Ok the best solution to me seems to be in using the song’s offset rather than a timer. The problem with that is that gdevelop does not show it in milliseconds and skips evaluating the time between seconds
I need to be able to evaluate in quaters of a second at least:
I having been developing a rhythm game for android in gdevelop for 6 months now. I can assure you everyone making rhythm games is over complicating it. My game is set up for 360p resolution. 360 x 640. My graphics are all PNG high quality with transparency. My songs are all MP3 and my sound effects are all wavs. My arrows come from the top and are laid out manually in the scene at 500px force on y value. I have one song that’s even over 1100 notes. And it runs perfectly fine with no lag and matches the song how I built it. I’ve had a few people say I have to sync the video with the audio and other crap but it’s not true. As long as the resolution is low enough for the phone running it to play it there is no video lag. and the game works fine. It doesn’t look bad at 360p either. And it runs on a phone I have that is like 15 years old. Gdevelop is an excellent program. I built an Online leaderboard in it. I had to test my game over 1000 times to get it working right. For some reason the timing is off when I test it, but it’s fine on android. I figured it out by testing over and over. But the song and notes stay in sync the whole time now. All you have to do is create a blank hit box spanning above your target zone about 2000 pixels. a different blank box in the target area, and a blank line underneath the target area for another hit test. Buttons have to me set up properly. And when you do the hit test on push on a button you have to use the code, pick the object that is closest to (whatever pixels are closest to the target area) once I did that it was able to only focus on the arrows that where in the target area.
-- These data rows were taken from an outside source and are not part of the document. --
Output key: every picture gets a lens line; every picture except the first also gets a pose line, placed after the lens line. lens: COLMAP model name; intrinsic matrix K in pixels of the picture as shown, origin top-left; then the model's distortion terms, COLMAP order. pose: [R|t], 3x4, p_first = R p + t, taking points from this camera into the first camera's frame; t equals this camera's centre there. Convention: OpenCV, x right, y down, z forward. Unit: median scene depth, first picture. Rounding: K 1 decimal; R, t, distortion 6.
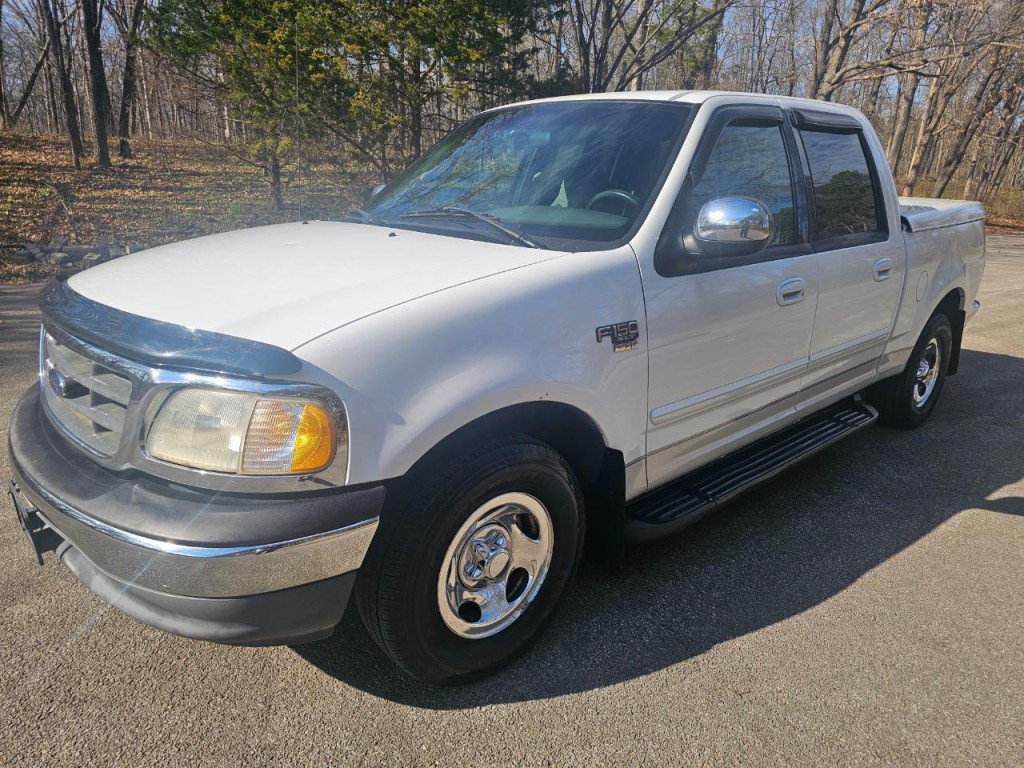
lens RADIAL K [[703.4, 0, 512.0], [0, 703.4, 384.0], [0, 0, 1]] dist [0.005010, -0.001603]
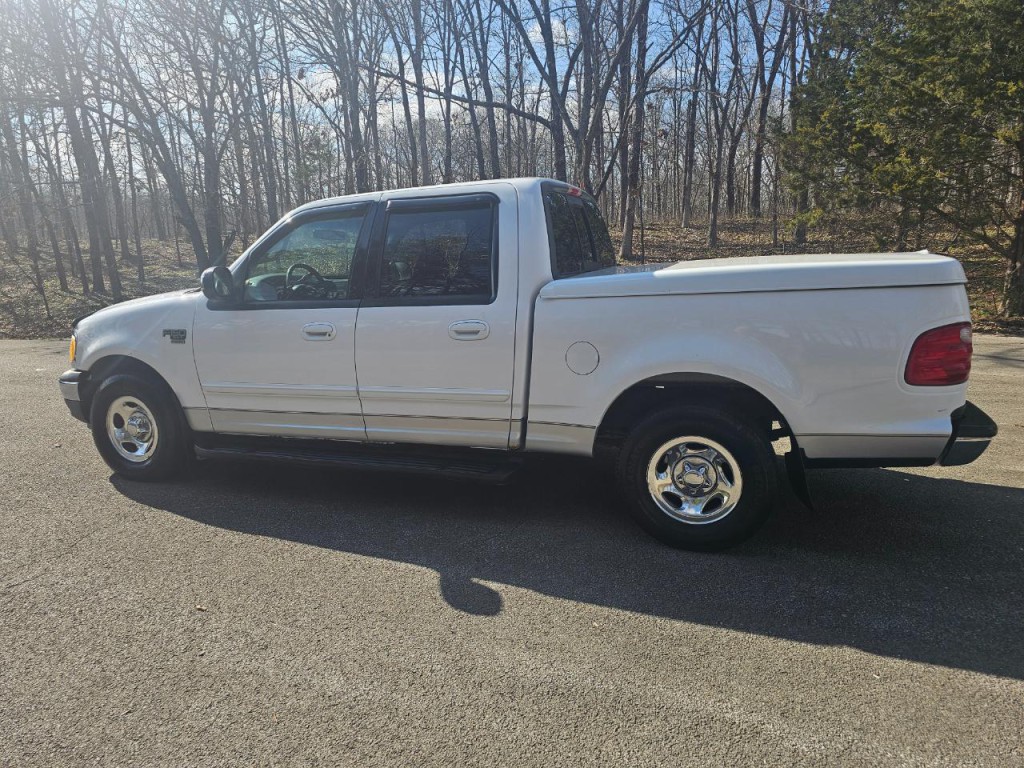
lens RADIAL K [[699.3, 0, 509.3], [0, 699.3, 361.9], [0, 0, 1]] dist [0.067414, -0.069525]
pose [[0.461221, 0.101418, -0.881470, 2.153723], [-0.213950, 0.976845, 0.000444, -0.181313], [0.861104, 0.188385, 0.472240, 0.800484]]
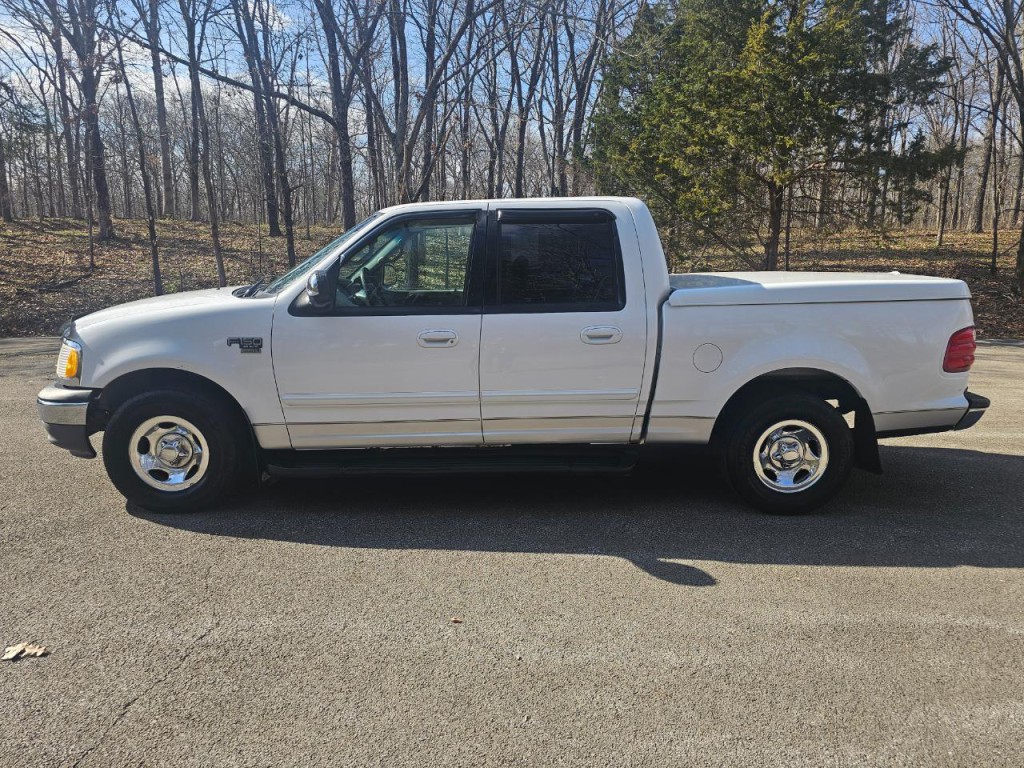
lens RADIAL K [[699.3, 0, 509.3], [0, 699.3, 361.9], [0, 0, 1]] dist [0.067414, -0.069525]
pose [[0.761026, 0.080625, -0.643692, 1.665296], [-0.172056, 0.981797, -0.080445, 0.003571], [0.625489, 0.171972, 0.761045, 0.047680]]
You need a script for on push in the outer target area for a miss, and a script on push in the target area for a successful hit. When the user gets a successful note, the animation in the arrows change to a different animation with no hit test box. called “clear” So if you hit it on time it can’t collide with the box below the target area for a miss. and if you press the button too early it hit tests on the outer area box that is also a miss. I have 14 different styles of buttons and arrows, and it doesn’t slow the game down at all. Each arrow has 14 different animations inside of it and some songs are over 1000 notes. so 14000 animations in one object times 4 in one scene. And it doesn’t lag at all. My frame rate is 26. Once you lower the resolution enough you would be surprised at how well gdevelop works.
I figured I’d explain this to people because I see everyone struggling trying to make the notes come at specific times. Don’t do that! Just lay them out above at a certain speed. Guitar hero does it that way. And if the user misses, reset the note streak variable etc. etc. And make the volume on the song drop 70 percent for a few seconds or until the user hits a successful note again.
Rhythm Retro will be available in a month or two on the play store. Thanks.